→ **FRAGMENTO DADO**
◇ ◇ ◇ ◇ ◇ ◇ ◇

Una afirmación en la que están de acuerdo no solo quienes lo combatieron, sino incluso están de acuerdo con la transmisión del seriado.

"Todo lo que se hable sobre Medellín sobre esos hechos y ese tiempo hará que se recuerde a la ciudad de esa manera y no como se está trabajando hoy en otro ambiente y otra cultura", afirma Domínguez. Pero, agrega, que "exponer a la gente a hablar de lo que ya pasó es una oportunidad de acabar de limpiar. Es una oportunidad de profundizar sobre el fenómeno y entenderlo mejor".

Al hablar sobre el estigma, Yances señala que el culpable no es el mensajero, sino los hechos. "No debemos esconder los temas, sino saber abordarlos, y sacar de allí algo positivo".

"Sucederá, claro", agrega la también experta en televisión Olga Castaño, en especial porque "los seriados son un elemento de exportación y la historia de Escobar, el patrón del mal, será lo que verán de nosotros afuera".

Eduardo Domínguez destaca, entonces, que maestros y padres de familia, tienen trabajo para que la novela sea aprovechada de una manera creativa y aleccionadora.

"Esto me remite a lo que pasó cuando se emitió a Rosario Tijeras. No conozco la serie y no sé con qué calidad se hizo. Pero tenemos que tener conciencia de que este es un fenómeno que lleva más de tres décadas, hace parte de nuestra vida cotidiana y no podemos dejar de reconocer que muchas de las expresiones y manifestaciones culturales tienen que ver con esto y con lo que nos ha pasado", anota el exalcalde de Medellín y ahora gobernador de Antioquia, Sergio Fajardo.

◇ ◇ ◇ ◇ ◇ ◇ ◇

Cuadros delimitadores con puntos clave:
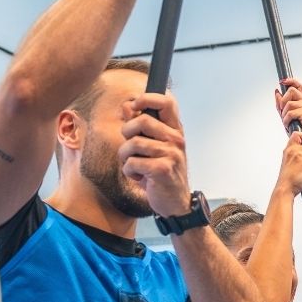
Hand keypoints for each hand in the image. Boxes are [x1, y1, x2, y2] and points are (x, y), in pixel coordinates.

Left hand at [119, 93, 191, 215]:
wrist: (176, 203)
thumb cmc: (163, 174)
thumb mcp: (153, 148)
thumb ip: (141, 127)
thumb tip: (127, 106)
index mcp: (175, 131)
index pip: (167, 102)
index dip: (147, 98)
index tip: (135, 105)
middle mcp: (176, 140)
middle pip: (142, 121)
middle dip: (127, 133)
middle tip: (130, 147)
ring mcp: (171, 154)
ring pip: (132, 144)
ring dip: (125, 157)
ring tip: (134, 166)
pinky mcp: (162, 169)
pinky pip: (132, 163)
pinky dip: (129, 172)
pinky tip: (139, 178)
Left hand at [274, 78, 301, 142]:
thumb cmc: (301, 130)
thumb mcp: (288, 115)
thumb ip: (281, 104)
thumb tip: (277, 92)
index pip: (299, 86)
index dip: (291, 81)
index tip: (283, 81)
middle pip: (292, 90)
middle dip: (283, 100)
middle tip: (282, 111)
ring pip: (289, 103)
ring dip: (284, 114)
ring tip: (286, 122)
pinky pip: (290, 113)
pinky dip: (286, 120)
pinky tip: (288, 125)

◇ ◇ ◇ ◇ ◇ ◇ ◇

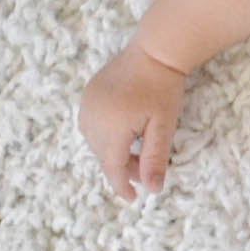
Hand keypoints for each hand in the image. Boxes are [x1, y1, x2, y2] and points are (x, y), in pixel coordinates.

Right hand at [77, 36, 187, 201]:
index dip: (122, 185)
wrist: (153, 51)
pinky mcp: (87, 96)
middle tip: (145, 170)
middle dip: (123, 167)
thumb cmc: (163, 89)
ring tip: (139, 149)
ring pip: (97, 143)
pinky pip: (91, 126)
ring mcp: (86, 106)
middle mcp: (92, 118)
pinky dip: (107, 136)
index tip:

◇ ◇ ◇ ◇ ◇ ◇ ◇

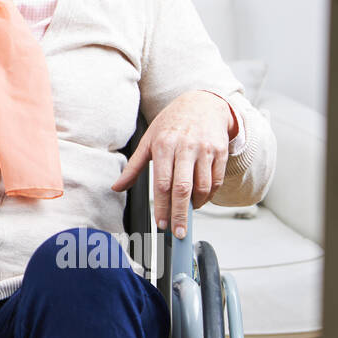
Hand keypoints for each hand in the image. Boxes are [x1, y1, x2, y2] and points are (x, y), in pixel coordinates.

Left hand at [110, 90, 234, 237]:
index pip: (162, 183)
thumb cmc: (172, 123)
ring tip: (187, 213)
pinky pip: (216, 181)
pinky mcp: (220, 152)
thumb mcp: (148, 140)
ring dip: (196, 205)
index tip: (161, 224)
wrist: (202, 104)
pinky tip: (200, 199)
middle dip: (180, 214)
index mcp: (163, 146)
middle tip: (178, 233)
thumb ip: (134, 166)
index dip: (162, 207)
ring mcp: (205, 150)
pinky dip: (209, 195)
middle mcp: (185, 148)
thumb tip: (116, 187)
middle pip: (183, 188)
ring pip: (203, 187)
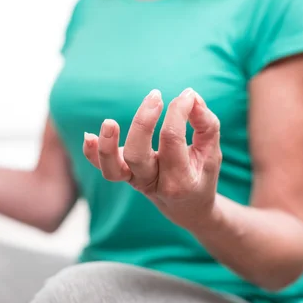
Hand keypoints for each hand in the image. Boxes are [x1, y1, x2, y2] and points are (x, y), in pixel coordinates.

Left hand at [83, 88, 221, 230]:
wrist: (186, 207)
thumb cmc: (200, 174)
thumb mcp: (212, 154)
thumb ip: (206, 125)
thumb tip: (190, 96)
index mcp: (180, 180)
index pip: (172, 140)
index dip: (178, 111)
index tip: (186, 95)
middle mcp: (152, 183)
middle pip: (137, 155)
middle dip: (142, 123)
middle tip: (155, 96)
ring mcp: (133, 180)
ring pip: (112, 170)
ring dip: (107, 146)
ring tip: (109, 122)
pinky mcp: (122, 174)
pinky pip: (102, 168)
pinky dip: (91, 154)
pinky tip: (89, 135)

◇ ◇ ◇ ◇ ◇ ◇ ◇

→ **TAREAS PEDIDAS**
A) En el fragmento sobre la serie de Escobar, ¿qué cargo ocupa ahora Sergio Fajardo?
B) Resume en dos frases el párrafo del fragmento sobre la serie de Escobar que empieza con "Todo lo que se hable sobre Medellín".
C) Sigue escribiendo el fragmento sobre la serie de Escobar a partir de su última frase.

→ **RESPUESTAS**
A) Es gobernador de Antioquia.

B) Domínguez cree que hablar de esos hechos y de esa época hará que se recuerde a Medellín de esa manera y no por lo que hoy se trabaja en otro ambiente y otra cultura. Aun así, piensa que hablar de lo que ya pasó es una oportunidad para acabar de limpiar, profundizar en el fenómeno y entenderlo mejor.

C)
Villano o héroe
Tras la piel de Pablo Escobar está el actor Andrés Parra , el mismo que le dio vida a Anestesia en el Cartel de los sapos y a Jaime Cruz , en La bruja.

El personaje, dice, es el resultado de una investigación seria, que trata de acercarse lo más posible a esa realidad de Escobar. "Lo que van a ver es la radiografía de esa investigación, de los testimonios, de la carga periodística del personaje".

Porque cómo se vea a Pablo Escobar en la televisión es otro de los temas complejos sobre esta serie. ¿Un villano o un héroe? ¿Apología o sanción al narcotráfico?

"Esta serie va más allá del cliché del malo. Usted le pregunta a alguien joven sobre Pablo Escobar y no sabe quién fue, cuál fue su responsabilidad en la muerte de Luis Carlos Galán , qué pasó con el avión de Avianca o con la bomba del DAS y no sabe. Nos va a mostrar qué fue lo que convirtió a Escobar en el peor criminal y cómo terminó", dice Parra.

Para Óscar Henao, docente y rector del Colegio Benajmín Herrera, la nueva novela tendrá "un efecto fatal que hará que se empiece a señalar a Medellín por este asunto, y que tendrá un impacto negativo en el exterior a donde suelen vender estas producciones". Lamentó, además, "que lo que pesa en las grandes empresas de la televisión sea la registradora, sin medir las consecuencias".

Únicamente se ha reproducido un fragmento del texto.